Each requires its own unique pool of memory, so when the two
need to work on a piece of data, it is copied back and forth between the two.
The introduction of HSA changes all that, finally allowing both the CPU and GPU
to access the same space in memory. In technology terms, it is a “big deal”, as it should have an exponential impact on performance
during tasks involving both halves of the processor, such as gaming. There’s a
catch though – isn’t there always? – as it requires
new software to make the most of HSA’s strengths. It’s likely to be several
years at least before HSA is the norm in software design, by which stage Intel
should also support this forward-looking feature.
The introduction of HSA isn’t the only new thing about Kaveri. These new chips are also being built on a new
process, shrinking from the existing 32nm process down to a new 28nm process.
This allows AMD to squeeze more transistors into the processor, but it comes at
the price of frequency, with the new Kaveri
processors built around slower x86 cores than the prior generation. The
A10-7850K has four x86 cores with a base frequency of 3.7GHz that boost up to
4GHz under load, 10% slower than the previous A10- 6800K which maxed out at
4.4GHz. Obviously AMD had to do something to counteract this drop in
performance.
The box's appearance
Introducing Steamroller, the name of the improved CPU
architecture used in the Kaveri family. AMD claims
that this increases the Instructions Per Cycle, or
IPC, of the x86 cores by up to 20% compared to the past design, Piledriver. Sadly it appears to be aptly named as, even
with the 20% performance increase, it lags well behind Intel’s raw x86 performance.
Thankfully the integrated GPU performance is much more
impressive. While the last generation of APU was limited to a maximum of 384 shaders, the new design tops out at 512, as seen in the
high-end A10-7850K.
Each shader is also more powerful
thanks to the GCN design. As a result, the new APU should offer the best
integrated gaming performance yet seen, with AMD aiming to deliver 30 frames
per second at 1080p resolution in today’s PC games.

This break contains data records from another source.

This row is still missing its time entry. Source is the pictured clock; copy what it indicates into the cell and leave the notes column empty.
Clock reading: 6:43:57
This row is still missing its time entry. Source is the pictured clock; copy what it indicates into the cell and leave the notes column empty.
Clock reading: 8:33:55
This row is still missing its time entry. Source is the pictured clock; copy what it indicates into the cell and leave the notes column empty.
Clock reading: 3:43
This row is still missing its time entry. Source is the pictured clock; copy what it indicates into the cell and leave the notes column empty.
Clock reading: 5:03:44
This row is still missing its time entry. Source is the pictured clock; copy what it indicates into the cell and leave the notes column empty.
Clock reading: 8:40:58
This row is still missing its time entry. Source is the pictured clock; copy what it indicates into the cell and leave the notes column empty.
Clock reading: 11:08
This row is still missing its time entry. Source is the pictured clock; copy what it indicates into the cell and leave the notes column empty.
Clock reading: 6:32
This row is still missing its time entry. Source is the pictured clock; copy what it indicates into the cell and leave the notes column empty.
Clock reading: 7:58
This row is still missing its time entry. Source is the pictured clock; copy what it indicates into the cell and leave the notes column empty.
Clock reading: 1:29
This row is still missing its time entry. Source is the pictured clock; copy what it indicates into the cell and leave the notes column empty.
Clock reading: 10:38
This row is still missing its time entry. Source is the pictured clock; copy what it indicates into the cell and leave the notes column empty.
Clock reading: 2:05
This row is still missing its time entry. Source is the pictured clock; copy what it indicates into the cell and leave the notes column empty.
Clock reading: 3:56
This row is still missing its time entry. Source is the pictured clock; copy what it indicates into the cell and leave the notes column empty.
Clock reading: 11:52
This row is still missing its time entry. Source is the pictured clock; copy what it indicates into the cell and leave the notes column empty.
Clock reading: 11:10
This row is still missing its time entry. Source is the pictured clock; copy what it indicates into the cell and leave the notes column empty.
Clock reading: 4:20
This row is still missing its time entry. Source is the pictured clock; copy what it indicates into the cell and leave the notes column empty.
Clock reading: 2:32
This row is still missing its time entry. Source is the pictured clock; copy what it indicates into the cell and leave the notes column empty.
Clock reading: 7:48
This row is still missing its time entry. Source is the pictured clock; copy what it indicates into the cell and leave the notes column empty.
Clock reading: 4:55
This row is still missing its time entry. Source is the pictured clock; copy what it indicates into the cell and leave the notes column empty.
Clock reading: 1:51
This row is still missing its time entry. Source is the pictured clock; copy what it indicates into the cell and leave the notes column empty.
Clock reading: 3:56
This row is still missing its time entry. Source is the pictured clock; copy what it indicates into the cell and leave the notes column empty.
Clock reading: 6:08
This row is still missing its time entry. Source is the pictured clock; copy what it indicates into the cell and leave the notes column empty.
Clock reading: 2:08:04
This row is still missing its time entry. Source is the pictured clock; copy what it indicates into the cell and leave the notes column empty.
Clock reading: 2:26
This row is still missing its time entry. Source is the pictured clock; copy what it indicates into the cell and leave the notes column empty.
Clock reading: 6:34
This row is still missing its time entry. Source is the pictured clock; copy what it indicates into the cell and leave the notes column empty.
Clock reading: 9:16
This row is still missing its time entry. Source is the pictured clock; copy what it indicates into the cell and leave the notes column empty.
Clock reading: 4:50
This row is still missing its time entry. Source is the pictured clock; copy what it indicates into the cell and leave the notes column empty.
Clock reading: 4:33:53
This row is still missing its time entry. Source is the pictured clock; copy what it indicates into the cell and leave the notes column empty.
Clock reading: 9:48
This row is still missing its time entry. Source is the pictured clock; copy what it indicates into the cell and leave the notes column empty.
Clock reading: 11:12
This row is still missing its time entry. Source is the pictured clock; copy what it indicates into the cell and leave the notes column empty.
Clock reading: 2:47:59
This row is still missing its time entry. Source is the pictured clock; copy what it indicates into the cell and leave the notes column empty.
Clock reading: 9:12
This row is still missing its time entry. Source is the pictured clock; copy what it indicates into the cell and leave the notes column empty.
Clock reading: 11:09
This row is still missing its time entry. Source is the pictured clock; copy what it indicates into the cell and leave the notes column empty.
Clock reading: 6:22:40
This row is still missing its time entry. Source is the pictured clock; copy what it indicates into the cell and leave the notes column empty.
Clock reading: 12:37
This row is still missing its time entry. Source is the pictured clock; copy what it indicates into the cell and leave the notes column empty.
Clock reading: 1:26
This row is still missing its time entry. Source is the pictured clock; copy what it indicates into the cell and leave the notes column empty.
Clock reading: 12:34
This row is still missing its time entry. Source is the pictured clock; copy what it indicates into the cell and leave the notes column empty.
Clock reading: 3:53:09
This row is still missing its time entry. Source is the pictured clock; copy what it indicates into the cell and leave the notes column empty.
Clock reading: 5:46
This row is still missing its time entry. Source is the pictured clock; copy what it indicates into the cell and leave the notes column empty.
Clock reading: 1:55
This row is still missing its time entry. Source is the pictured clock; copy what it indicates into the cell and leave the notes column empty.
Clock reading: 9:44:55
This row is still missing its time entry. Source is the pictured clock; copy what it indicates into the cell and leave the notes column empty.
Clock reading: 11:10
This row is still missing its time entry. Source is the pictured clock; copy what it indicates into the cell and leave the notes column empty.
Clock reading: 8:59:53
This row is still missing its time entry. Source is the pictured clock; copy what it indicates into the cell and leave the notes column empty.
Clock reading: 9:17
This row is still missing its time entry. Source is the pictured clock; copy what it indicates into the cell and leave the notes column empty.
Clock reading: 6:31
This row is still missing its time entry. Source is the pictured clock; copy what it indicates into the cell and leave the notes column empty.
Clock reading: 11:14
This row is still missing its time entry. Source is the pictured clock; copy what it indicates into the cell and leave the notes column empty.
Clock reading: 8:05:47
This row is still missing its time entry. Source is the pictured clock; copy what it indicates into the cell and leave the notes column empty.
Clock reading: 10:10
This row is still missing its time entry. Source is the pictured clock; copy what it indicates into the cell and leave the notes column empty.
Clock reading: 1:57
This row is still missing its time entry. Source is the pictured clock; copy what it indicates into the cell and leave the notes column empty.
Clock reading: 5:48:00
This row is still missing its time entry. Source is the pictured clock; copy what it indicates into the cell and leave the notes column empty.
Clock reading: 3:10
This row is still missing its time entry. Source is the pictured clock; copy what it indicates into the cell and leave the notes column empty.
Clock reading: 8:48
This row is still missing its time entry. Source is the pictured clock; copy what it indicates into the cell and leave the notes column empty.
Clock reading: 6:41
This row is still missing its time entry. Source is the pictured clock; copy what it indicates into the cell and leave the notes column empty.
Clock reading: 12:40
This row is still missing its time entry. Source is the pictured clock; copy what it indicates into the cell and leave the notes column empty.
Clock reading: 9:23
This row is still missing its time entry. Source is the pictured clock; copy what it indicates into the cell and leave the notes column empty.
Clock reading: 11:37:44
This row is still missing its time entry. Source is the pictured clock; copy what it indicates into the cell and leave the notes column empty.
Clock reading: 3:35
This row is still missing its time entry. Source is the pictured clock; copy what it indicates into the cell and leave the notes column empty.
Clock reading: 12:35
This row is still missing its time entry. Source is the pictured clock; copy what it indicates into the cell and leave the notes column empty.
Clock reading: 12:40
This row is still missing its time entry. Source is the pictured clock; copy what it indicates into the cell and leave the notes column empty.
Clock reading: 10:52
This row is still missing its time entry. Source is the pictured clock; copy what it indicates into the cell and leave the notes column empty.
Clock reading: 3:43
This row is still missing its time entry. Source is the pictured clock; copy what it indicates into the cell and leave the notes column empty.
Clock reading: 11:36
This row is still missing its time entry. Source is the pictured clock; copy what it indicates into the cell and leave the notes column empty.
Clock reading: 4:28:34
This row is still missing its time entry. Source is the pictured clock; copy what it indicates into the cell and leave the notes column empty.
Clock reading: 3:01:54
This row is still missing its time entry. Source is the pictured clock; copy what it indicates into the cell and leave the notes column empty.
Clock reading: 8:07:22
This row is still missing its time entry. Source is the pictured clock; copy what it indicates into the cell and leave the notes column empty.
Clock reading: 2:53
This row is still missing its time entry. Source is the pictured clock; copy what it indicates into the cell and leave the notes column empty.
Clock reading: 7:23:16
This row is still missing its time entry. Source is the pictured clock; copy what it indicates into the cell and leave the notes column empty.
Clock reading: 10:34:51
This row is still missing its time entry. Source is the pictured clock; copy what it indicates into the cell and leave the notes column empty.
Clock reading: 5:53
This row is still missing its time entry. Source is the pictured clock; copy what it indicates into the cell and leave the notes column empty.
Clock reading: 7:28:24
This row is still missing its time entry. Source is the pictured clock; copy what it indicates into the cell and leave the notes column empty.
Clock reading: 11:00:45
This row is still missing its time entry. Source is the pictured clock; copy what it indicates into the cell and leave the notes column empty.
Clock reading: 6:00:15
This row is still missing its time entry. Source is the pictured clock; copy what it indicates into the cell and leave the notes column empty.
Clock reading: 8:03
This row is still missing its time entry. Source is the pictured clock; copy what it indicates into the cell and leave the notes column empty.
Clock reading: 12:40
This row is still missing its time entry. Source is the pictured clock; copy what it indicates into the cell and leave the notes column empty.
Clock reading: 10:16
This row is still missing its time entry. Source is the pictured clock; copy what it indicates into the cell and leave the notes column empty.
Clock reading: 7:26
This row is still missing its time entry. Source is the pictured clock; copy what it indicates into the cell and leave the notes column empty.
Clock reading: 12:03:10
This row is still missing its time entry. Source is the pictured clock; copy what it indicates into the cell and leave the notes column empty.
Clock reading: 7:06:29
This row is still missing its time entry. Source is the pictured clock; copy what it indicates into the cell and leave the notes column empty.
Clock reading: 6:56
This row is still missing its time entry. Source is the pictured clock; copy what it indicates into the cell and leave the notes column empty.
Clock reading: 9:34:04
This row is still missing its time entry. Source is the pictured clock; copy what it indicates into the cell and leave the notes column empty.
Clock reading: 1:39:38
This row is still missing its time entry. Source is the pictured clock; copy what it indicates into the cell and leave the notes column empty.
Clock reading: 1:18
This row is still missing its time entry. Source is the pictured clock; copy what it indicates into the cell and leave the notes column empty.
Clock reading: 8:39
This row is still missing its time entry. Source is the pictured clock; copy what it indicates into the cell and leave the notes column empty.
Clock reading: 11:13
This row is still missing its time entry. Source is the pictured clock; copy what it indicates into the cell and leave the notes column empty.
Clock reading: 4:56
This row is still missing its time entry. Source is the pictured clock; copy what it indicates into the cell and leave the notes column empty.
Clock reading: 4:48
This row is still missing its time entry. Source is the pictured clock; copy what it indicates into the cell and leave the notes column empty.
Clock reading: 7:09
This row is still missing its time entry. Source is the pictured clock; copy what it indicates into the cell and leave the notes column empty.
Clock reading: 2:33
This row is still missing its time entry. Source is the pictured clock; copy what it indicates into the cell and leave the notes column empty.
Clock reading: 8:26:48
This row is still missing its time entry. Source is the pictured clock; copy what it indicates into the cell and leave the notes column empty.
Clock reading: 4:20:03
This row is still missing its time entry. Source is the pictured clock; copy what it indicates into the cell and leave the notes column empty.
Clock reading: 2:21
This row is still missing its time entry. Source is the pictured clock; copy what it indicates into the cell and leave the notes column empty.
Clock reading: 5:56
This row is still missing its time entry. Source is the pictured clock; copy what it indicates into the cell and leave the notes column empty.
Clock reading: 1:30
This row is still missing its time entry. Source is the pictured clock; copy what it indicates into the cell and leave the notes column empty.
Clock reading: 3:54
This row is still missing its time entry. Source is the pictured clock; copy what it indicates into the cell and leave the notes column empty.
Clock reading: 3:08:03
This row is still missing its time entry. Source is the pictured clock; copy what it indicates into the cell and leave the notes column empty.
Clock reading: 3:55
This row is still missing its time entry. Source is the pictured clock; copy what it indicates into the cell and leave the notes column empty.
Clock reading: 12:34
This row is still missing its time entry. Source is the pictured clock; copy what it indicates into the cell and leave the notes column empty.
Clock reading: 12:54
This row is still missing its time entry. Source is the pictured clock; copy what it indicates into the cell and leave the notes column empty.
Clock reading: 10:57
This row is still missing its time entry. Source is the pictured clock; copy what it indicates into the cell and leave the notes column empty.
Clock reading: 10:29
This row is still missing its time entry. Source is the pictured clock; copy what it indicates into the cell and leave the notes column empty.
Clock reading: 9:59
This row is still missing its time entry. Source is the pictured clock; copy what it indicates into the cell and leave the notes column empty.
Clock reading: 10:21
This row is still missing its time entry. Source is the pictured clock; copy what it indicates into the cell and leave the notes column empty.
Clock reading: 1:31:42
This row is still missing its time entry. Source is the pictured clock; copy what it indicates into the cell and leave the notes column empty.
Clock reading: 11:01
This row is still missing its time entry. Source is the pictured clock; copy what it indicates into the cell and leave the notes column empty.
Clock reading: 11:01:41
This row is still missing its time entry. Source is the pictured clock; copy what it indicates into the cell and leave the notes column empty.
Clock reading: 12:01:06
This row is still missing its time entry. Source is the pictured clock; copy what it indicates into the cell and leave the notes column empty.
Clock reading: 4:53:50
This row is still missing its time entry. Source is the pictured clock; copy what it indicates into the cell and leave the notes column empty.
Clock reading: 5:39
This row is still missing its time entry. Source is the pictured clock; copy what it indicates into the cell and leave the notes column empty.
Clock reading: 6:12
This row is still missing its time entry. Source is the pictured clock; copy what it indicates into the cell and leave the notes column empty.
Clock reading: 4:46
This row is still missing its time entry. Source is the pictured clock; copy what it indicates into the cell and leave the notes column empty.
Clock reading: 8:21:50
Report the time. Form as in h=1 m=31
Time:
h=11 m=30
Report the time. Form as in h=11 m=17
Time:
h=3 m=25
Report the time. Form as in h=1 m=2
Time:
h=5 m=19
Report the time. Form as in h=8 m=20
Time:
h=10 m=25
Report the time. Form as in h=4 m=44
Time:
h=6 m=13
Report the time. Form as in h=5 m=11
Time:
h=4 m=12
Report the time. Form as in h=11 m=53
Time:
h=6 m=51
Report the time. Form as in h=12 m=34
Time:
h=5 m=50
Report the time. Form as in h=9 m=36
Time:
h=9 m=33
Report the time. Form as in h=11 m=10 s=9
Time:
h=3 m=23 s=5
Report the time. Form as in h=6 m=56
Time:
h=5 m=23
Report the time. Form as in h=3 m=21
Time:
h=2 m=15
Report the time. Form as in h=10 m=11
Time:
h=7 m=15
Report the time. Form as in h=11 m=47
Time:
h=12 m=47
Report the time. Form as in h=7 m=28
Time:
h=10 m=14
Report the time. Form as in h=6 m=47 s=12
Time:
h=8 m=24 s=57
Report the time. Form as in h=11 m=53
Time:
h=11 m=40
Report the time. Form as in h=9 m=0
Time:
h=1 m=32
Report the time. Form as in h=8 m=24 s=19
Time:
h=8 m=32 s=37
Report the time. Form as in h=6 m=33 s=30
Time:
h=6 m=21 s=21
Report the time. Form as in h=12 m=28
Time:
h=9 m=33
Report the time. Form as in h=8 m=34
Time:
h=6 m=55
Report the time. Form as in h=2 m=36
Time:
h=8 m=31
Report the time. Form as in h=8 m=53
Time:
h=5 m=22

There are a raft of other new features, such as the
inclusion of AMD’s new TrueAudio DSP, an upgraded
Video Coding Engine and Unified Video Decoder, but we don’t have room to delve
into all of the other details.
Instead we’re going to finish the architectural discussion
with mention of Kaveri’s power saving features.
Despite launching on the desktop, AMD intends this to be a mobile APU, and has
included the ability for system builders to change the TDP of some of these
chips. The A8-7600 can be set to either 45W or 65W, depending on the type of
system it’s going into, with the frequency of the chip scaling between the two.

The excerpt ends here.